Het doel is om het pad naar de SDK-binmap van AIR toe te voegen aan de lijst, opdat het opdrachtprogramma de hulpmiddelen ADT en ADL kan vinden. Ervan uitgaande dat u de SDK van AIR op de locatie C:\SDKs\AIR hebt geplaatst, kunt u de juiste padinvoer met de volgende procedure toevoegen:

  1. Open het dialoogvenster Systeemeigenschappen op het Configuratiescherm of door met de rechtermuisknop te klikken op het pictogram Mijn computer en in het menu Eigenschappen te kiezen.

  2. Klik op het tabblad Geavanceerd op de knop Omgevingsvariabelen.

  3. Selecteer het Pad-element in het gedeelte Systeemvariabelen van het dialoogvenster Omgevingsvariabelen

  4. Klik op Bewerken.

  5. Scroll naar het einde van de tekst in het veld Waarde van variabele.

  6. Voer de volgende tekst in aan het einde van de huidige waarde:

    ;C:\SDKs\AIR\bin
  7. Klik op OK in alle dialoogvensters om het pad op te slaan.

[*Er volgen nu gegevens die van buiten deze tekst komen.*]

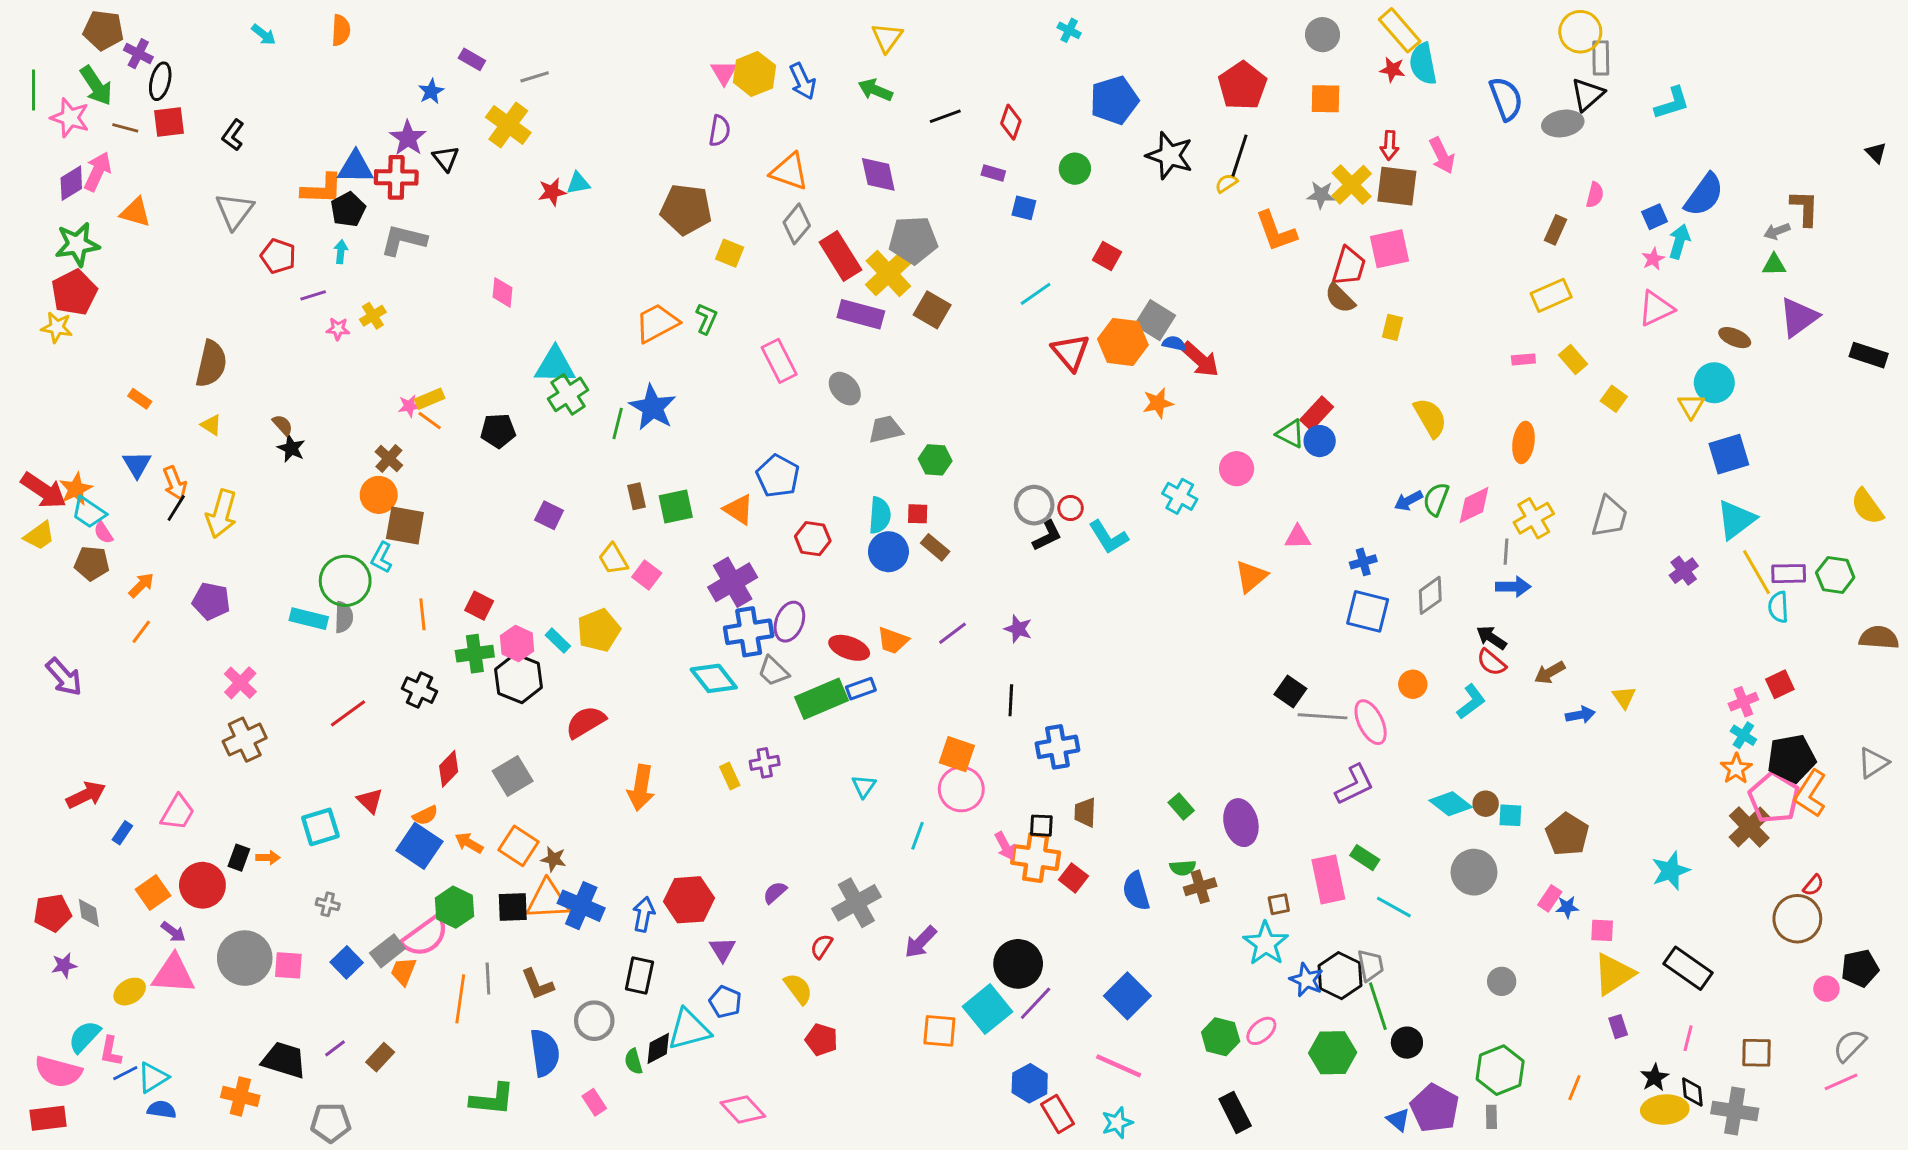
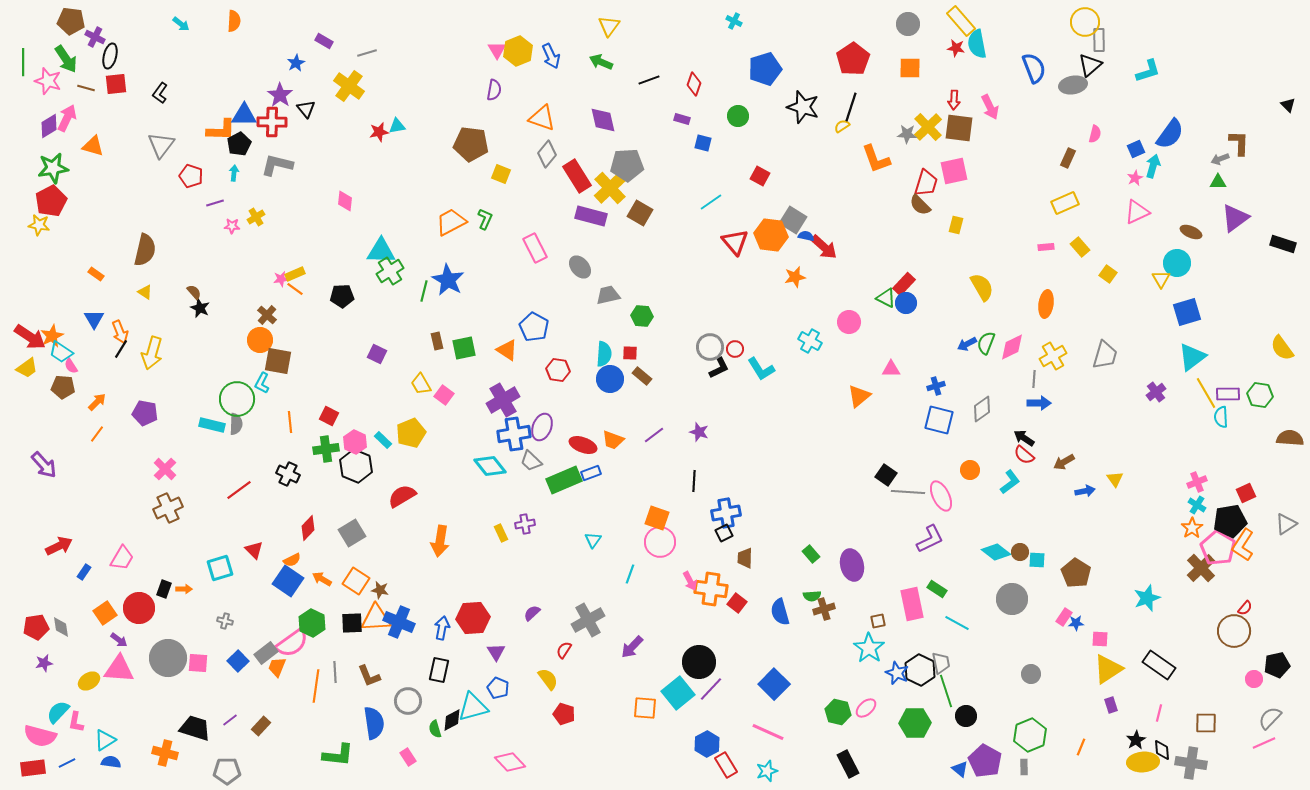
red square: (1780, 684) -> (1246, 493), moved
black square: (1041, 826) -> (724, 533), moved, turned -30
blue line: (125, 1073) -> (67, 763), moved

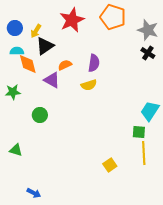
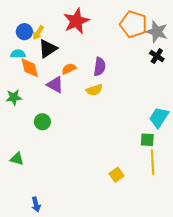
orange pentagon: (113, 17) -> (134, 24), moved
blue circle: (15, 28) -> (24, 32), moved
blue arrow: (34, 193) -> (36, 204), turned 48

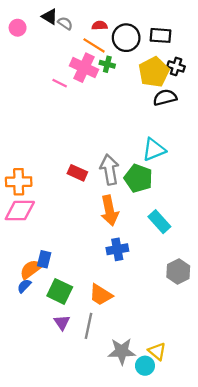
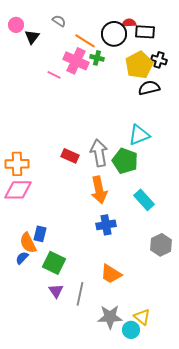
black triangle: (50, 17) -> (32, 37), moved, turned 35
red semicircle: (100, 25) -> (129, 23), moved
orange semicircle: (31, 269) -> (28, 243), turned -80
orange trapezoid: (101, 295) -> (111, 274), moved

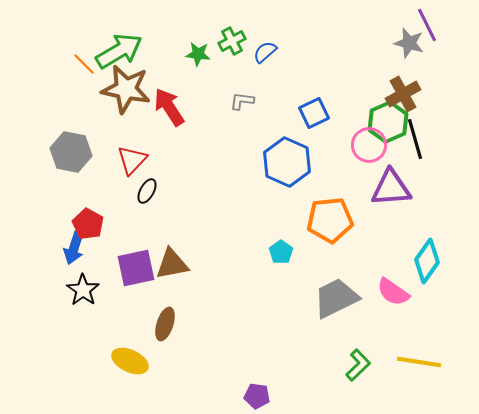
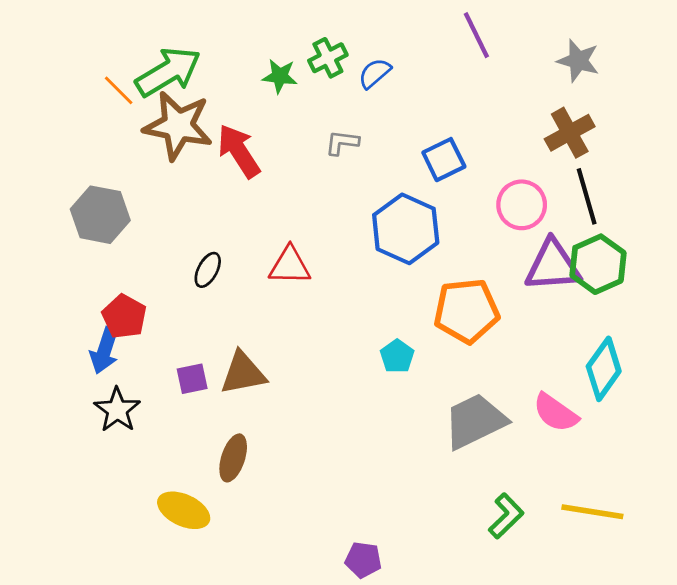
purple line: (427, 25) -> (476, 35), moved
green hexagon: (388, 122) -> (598, 264), moved
red triangle: (132, 160) -> (290, 266), moved, turned 48
purple square: (136, 268) -> (192, 379), size x0.6

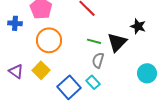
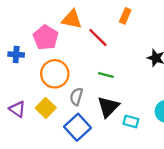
black triangle: (117, 42) -> (108, 107), moved
gray semicircle: (98, 60) -> (76, 97), moved
cyan rectangle: (93, 82) -> (131, 122), moved, turned -32

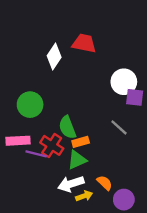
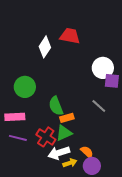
red cross: (52, 145) -> (46, 137), moved
purple line: (36, 154) -> (18, 138), moved
purple circle: (124, 200) -> (92, 166), moved

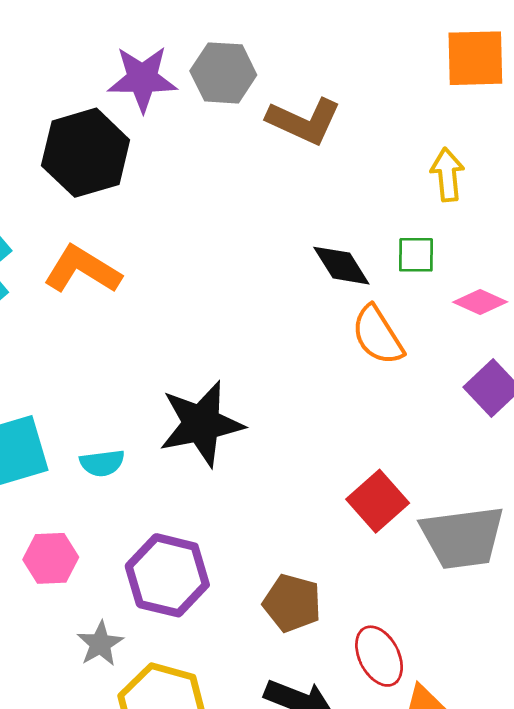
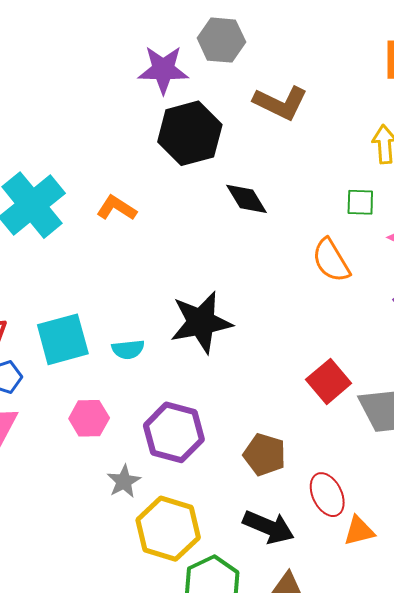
gray hexagon: (223, 73) -> (221, 40), moved
black hexagon: (86, 153) -> (190, 133), moved
black diamond: (341, 266) -> (246, 199), moved
orange L-shape: (82, 270) -> (117, 208), size x0.7

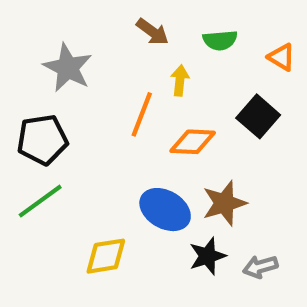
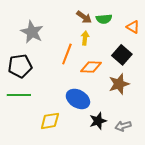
brown arrow: (152, 32) -> (84, 17), moved
green line: (40, 201) -> (19, 95), turned 35
brown star: (224, 203) -> (119, 84), moved

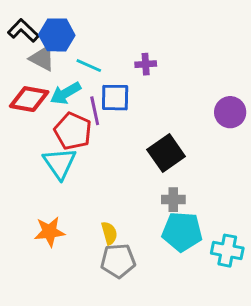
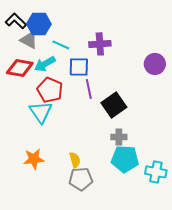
purple cross: (146, 64) -> (100, 44), size x1.5
purple line: (95, 111) -> (89, 89), moved
purple circle: (230, 112) -> (155, 64), moved

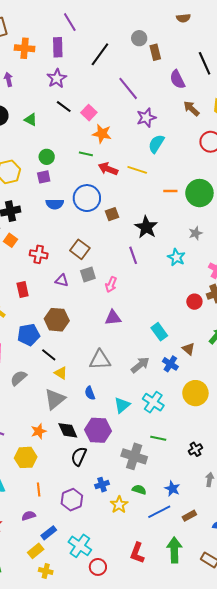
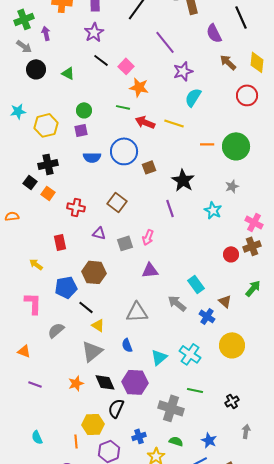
gray square: (88, 274) -> (125, 243), moved
gray arrow: (140, 365) -> (177, 303), moved, turned -102
yellow hexagon: (26, 457) -> (93, 424), moved

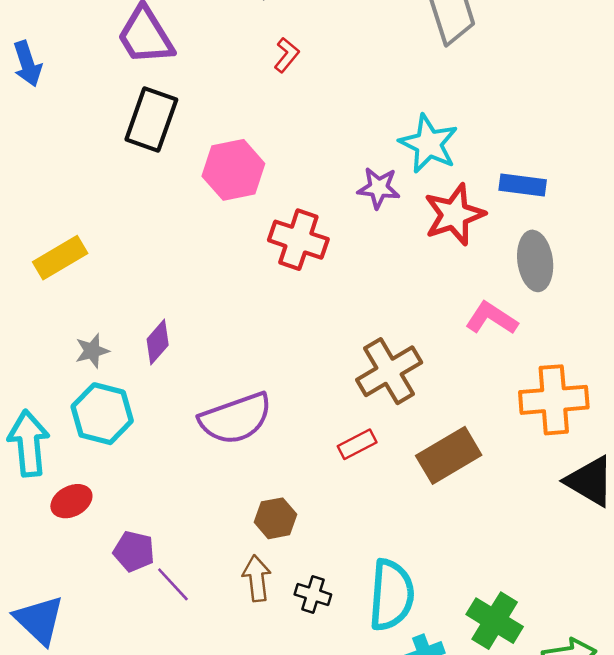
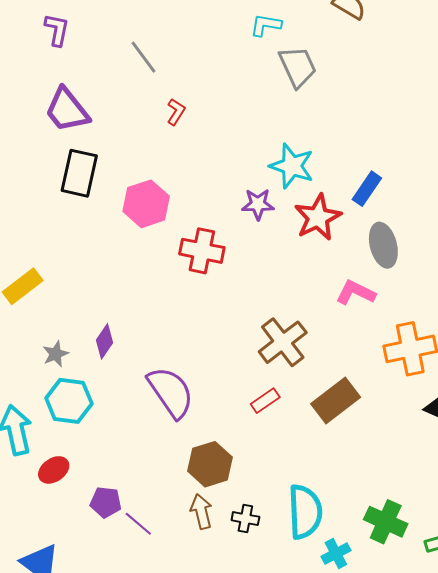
blue rectangle: (523, 185) -> (367, 189), turned -56
purple semicircle: (236, 419) -> (171, 392), turned -98
brown hexagon: (275, 518) -> (210, 464), size x1.4

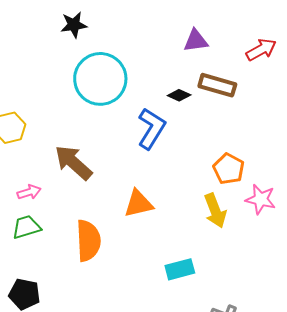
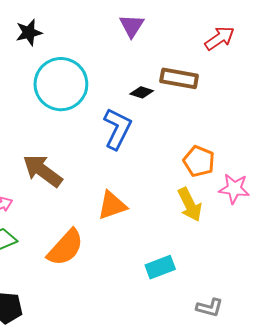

Let op: als er open opdrachtvensters zijn, wordt de omgeving daarvan niet bijgewerkt. Open een nieuw opdrachtvenster en voer de volgende opdracht in om er zeker van te zijn dat de paden juist zijn ingesteld:

adt -version

Als u later de locatie van de AIR SDK wijzigt, of een nieuwe versie toevoegt, vergeet dan niet de padvariabele bij te werken.